[Records excerpted from a collection]
Segment Open
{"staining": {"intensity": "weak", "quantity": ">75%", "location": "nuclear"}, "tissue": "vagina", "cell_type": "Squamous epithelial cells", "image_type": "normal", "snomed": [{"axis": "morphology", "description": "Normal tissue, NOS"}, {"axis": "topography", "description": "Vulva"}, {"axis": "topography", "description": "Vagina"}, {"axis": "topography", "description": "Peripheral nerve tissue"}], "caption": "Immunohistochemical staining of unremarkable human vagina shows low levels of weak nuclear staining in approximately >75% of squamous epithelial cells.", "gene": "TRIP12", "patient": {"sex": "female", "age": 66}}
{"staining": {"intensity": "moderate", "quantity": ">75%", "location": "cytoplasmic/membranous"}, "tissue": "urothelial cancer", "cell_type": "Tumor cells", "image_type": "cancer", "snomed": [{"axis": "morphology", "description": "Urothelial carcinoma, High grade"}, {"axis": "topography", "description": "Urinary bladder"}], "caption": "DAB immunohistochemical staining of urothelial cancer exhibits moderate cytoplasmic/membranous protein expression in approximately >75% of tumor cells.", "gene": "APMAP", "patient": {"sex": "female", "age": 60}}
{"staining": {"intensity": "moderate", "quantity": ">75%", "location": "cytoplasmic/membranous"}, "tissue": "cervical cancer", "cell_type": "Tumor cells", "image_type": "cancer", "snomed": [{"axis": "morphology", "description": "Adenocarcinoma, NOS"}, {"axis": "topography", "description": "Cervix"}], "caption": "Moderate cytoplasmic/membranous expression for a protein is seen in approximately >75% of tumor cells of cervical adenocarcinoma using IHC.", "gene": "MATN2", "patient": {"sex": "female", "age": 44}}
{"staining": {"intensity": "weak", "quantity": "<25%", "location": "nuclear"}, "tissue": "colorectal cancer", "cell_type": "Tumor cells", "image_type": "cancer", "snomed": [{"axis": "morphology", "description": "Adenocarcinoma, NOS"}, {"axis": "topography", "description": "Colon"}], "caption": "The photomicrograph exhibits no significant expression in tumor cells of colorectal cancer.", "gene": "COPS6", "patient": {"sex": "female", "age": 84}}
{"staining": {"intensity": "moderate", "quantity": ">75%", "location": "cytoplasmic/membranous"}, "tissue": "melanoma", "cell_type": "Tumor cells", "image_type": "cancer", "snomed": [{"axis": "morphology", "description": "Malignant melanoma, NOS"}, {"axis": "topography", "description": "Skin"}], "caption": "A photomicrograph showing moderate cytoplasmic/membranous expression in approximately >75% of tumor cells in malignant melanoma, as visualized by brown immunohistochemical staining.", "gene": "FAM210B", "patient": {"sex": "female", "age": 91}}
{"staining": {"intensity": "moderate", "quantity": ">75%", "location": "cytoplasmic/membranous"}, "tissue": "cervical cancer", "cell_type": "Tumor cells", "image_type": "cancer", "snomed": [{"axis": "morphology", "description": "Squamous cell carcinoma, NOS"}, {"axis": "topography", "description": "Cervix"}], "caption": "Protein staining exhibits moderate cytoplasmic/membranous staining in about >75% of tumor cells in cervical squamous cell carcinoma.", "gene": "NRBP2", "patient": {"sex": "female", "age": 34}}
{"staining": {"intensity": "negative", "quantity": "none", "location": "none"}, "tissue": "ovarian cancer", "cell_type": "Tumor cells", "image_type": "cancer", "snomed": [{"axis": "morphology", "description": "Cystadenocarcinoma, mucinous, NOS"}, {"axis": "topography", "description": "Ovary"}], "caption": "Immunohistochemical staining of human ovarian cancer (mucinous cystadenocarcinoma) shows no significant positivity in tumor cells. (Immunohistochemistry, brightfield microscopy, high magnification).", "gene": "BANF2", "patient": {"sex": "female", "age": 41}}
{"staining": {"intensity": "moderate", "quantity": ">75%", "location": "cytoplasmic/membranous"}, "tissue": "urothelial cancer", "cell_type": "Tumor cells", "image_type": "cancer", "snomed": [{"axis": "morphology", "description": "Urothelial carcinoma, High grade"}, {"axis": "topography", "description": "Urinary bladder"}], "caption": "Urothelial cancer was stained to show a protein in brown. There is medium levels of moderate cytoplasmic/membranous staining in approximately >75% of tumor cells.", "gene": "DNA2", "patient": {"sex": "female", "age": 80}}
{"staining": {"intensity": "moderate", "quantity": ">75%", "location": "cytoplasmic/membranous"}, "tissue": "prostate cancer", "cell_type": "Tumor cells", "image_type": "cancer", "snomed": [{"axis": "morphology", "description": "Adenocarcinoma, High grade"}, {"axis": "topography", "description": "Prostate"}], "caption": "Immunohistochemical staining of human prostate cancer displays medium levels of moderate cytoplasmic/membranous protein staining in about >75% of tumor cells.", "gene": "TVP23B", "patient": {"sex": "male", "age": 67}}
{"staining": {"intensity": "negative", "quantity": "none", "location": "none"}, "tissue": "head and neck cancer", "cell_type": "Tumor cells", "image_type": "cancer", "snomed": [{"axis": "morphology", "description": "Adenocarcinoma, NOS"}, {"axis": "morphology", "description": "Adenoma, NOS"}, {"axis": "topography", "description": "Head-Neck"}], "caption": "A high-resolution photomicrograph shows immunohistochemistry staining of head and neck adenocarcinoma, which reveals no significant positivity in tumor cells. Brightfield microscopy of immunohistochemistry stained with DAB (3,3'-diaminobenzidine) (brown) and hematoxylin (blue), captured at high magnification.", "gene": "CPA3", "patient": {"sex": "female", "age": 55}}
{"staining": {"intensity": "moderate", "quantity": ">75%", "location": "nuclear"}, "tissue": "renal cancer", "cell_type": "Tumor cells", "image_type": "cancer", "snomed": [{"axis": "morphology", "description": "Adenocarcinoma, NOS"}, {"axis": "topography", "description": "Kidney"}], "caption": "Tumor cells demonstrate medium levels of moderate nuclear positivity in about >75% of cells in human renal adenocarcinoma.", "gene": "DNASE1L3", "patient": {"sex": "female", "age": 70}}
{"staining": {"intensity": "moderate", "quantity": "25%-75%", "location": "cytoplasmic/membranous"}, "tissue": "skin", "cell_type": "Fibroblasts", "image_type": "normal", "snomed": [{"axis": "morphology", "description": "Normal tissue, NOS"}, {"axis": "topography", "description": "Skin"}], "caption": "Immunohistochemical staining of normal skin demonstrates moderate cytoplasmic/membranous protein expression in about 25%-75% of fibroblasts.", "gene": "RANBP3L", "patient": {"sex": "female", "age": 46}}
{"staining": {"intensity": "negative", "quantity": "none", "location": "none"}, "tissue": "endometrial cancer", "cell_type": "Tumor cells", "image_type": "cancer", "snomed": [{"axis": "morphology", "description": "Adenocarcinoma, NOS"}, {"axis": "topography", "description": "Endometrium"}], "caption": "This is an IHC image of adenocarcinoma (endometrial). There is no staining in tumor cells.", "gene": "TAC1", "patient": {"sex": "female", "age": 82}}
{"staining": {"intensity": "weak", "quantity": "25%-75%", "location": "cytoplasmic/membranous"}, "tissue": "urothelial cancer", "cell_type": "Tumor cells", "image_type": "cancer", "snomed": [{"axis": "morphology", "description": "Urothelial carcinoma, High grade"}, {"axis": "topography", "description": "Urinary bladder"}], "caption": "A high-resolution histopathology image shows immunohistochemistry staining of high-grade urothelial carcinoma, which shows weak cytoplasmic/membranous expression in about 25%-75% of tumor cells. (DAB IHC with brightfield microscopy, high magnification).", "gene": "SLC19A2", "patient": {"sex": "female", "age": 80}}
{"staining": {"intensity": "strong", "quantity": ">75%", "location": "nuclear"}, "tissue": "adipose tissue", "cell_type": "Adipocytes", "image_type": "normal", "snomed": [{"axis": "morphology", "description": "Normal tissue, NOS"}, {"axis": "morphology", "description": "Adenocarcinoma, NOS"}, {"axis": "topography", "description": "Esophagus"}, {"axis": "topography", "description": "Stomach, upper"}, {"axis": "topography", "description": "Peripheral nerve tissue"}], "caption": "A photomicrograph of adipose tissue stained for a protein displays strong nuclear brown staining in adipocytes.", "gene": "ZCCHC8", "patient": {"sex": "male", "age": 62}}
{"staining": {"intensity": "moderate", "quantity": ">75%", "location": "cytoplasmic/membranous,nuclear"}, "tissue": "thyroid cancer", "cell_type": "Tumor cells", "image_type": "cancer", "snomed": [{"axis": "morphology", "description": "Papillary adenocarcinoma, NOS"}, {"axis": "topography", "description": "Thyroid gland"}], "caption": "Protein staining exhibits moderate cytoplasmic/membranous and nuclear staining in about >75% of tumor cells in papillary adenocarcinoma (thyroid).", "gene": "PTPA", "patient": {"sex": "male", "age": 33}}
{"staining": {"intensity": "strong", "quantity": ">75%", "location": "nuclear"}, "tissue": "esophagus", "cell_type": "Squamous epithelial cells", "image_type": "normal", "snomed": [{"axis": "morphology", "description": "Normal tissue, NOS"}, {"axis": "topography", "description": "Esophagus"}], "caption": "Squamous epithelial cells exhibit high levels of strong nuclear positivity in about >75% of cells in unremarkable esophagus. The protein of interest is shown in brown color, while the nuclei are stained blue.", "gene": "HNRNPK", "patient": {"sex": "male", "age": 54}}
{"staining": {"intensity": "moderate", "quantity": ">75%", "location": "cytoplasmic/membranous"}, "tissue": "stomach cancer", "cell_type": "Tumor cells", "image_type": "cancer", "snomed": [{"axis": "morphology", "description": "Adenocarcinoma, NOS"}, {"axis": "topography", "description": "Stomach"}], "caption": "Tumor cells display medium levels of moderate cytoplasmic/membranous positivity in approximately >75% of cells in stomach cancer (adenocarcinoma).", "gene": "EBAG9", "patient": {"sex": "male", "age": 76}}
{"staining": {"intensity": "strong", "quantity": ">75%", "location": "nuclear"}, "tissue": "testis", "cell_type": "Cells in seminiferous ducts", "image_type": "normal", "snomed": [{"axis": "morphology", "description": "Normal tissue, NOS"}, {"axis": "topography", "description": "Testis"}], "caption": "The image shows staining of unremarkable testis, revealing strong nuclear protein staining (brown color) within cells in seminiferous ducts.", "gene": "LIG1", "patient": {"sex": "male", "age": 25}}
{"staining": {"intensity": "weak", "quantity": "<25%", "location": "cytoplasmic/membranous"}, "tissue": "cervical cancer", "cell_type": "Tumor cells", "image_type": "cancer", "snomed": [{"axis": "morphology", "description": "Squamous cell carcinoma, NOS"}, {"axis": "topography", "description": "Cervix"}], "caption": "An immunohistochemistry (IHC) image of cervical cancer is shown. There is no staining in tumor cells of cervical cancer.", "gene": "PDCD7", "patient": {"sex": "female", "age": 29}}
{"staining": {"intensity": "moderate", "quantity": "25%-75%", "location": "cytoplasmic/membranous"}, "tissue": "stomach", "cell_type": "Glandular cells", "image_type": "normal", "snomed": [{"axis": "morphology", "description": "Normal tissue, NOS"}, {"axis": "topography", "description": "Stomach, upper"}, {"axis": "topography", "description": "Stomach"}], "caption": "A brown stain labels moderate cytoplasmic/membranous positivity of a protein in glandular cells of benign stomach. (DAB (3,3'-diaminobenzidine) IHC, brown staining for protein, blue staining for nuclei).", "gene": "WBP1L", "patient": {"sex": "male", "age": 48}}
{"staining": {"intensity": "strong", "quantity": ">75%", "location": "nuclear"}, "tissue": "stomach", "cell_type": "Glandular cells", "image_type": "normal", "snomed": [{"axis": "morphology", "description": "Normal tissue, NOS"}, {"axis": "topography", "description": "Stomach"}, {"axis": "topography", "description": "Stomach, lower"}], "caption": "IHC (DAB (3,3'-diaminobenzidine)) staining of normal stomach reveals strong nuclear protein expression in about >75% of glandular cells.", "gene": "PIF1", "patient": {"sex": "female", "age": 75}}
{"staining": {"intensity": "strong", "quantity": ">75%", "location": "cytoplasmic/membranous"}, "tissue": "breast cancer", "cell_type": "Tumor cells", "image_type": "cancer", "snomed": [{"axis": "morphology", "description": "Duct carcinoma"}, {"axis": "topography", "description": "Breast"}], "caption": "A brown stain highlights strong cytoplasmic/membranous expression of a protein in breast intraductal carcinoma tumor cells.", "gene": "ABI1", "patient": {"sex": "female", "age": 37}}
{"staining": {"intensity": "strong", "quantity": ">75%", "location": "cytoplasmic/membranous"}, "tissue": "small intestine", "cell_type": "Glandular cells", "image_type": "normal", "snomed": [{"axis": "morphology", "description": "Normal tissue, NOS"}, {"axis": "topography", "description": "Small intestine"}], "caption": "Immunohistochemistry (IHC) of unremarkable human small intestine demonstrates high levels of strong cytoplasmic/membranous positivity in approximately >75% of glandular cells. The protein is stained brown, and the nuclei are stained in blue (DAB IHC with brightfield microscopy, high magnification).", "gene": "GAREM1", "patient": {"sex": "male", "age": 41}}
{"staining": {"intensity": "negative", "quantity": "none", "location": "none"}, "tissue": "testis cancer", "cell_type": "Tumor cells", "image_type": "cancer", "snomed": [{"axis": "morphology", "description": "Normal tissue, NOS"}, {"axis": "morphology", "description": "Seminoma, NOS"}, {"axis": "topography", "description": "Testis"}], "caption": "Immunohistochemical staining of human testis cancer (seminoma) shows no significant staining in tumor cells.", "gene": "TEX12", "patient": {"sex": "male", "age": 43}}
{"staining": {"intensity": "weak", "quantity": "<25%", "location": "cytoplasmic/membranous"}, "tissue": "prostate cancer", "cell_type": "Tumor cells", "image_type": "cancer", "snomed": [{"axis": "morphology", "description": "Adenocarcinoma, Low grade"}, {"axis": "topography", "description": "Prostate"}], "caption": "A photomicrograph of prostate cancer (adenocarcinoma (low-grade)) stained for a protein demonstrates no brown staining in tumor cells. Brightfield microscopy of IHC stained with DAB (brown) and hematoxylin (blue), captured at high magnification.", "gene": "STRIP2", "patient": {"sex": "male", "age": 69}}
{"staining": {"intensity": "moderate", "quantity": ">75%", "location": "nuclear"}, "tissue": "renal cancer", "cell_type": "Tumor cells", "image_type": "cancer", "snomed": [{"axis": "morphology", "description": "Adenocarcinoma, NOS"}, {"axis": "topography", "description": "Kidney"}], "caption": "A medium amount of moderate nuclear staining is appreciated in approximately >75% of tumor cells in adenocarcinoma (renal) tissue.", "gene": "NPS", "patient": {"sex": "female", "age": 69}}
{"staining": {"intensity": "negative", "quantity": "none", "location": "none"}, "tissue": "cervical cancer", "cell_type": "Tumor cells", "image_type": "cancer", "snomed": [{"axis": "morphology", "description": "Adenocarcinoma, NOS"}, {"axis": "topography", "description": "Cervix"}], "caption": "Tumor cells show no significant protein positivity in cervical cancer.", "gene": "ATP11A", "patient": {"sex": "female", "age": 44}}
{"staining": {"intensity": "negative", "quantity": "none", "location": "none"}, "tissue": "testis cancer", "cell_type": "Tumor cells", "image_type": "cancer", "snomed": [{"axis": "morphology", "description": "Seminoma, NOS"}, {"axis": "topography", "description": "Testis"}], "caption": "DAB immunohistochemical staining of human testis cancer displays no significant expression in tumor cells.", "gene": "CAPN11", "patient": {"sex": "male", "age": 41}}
Segment Closed
Take the lines from the top of the data through the one that contains "staining of urothelial" and copy them exactly, leaving out every line after it.

{"staining": {"intensity": "weak", "quantity": ">75%", "location": "nuclear"}, "tissue": "vagina", "cell_type": "Squamous epithelial cells", "image_type": "normal", "snomed": [{"axis": "morphology", "description": "Normal tissue, NOS"}, {"axis": "topography", "description": "Vulva"}, {"axis": "topography", "description": "Vagina"}, {"axis": "topography", "description": "Peripheral nerve tissue"}], "caption": "Immunohistochemical staining of unremarkable human vagina shows low levels of weak nuclear staining in approximately >75% of squamous epithelial cells.", "gene": "TRIP12", "patient": {"sex": "female", "age": 66}}
{"staining": {"intensity": "moderate", "quantity": ">75%", "location": "cytoplasmic/membranous"}, "tissue": "urothelial cancer", "cell_type": "Tumor cells", "image_type": "cancer", "snomed": [{"axis": "morphology", "description": "Urothelial carcinoma, High grade"}, {"axis": "topography", "description": "Urinary bladder"}], "caption": "DAB immunohistochemical staining of urothelial cancer exhibits moderate cytoplasmic/membranous protein expression in approximately >75% of tumor cells.", "gene": "APMAP", "patient": {"sex": "female", "age": 60}}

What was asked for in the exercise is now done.